The Push button is used to export your agent and make a commit to the Git branch selected in the Git branch dropdown. This commit will consist of the entire agent and not specific changes, and will delete any existing files in the repository.
Users with Dialogflow Reader roles have the ability to push to Git repositories. To prevent unwanted pushes, configure these agents with read-only personal access tokens.
The Restore button is used to pull your agent data from the Git branch selected in the Git branch drop-down and restore your Conversational Agents (Dialogflow CX) agent from this data.
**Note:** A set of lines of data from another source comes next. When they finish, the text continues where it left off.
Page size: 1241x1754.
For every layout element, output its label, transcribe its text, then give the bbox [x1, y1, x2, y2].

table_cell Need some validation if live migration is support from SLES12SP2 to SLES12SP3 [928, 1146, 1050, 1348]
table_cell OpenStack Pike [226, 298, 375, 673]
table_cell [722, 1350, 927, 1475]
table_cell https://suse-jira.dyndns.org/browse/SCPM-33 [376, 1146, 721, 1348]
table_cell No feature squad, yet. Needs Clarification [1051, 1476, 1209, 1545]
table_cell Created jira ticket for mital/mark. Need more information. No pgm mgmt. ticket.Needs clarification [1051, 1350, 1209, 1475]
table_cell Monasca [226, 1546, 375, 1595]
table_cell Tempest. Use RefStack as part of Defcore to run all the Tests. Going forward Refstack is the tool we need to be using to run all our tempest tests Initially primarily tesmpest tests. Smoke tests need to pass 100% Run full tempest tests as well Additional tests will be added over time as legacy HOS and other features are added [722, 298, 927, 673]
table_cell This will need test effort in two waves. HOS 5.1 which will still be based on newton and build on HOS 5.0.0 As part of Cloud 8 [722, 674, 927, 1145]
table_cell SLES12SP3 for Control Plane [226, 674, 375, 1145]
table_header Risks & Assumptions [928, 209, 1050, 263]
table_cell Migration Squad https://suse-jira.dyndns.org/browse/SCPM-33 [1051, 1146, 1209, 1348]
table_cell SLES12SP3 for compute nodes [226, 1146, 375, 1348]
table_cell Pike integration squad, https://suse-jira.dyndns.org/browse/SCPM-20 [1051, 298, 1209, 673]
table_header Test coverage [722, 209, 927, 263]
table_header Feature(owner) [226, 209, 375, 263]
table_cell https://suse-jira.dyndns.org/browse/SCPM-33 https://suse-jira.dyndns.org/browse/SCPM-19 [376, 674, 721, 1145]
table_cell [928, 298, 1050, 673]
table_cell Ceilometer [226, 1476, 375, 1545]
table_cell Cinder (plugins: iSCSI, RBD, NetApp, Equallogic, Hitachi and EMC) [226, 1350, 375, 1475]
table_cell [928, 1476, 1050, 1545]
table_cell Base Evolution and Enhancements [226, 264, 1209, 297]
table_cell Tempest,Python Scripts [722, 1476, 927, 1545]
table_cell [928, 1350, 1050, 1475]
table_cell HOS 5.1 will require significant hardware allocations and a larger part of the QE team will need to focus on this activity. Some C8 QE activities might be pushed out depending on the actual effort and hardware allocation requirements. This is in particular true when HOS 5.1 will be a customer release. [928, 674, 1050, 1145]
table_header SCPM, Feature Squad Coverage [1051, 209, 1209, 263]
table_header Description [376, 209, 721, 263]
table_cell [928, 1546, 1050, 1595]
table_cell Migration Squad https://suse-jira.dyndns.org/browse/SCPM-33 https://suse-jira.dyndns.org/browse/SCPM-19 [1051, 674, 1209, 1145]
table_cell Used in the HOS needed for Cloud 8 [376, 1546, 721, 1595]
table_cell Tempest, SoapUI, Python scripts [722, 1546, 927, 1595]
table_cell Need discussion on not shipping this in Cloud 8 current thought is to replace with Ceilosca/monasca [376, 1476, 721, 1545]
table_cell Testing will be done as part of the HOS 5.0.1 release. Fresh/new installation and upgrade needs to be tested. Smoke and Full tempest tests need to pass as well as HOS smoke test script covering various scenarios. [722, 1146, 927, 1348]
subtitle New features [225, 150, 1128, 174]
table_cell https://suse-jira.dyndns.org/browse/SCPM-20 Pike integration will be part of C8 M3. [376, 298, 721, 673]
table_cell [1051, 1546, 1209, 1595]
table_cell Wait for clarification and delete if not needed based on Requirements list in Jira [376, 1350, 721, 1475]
This will overwrite your agent in the same way that any agent restore behaves.
Example use case
The following example illustrates how this feature can be used by multiple people to propose different agent changes to a production agent.
Consider that your agent uses the following Git branches:
- Prod: branch for your production agent
- Dev1: branch for agent development
- Dev2: another branch for agent development
User 1 wants to propose agent changes and takes the following steps:
- Export the production agent to a new agent.
- Make the desired changes to this agent copy.
- Test the changes.
- Push the altered agent to the Dev1 branch.
- Create a merge request to the Prod branch.
User 2 wants to propose agent changes and takes the following steps:
- Export the production agent to a new agent.
- Make the desired changes to this agent copy.
- Test the changes.
- Push the altered agent to the Dev2 branch.
- Create a merge request to the Prod branch.
User 3 reviews merge requests from both users and takes the following steps:
- Resolve conflicts.
- Commits approved changes.
- Restores the production Git branch to the production Conversational Agents (Dialogflow CX) agent.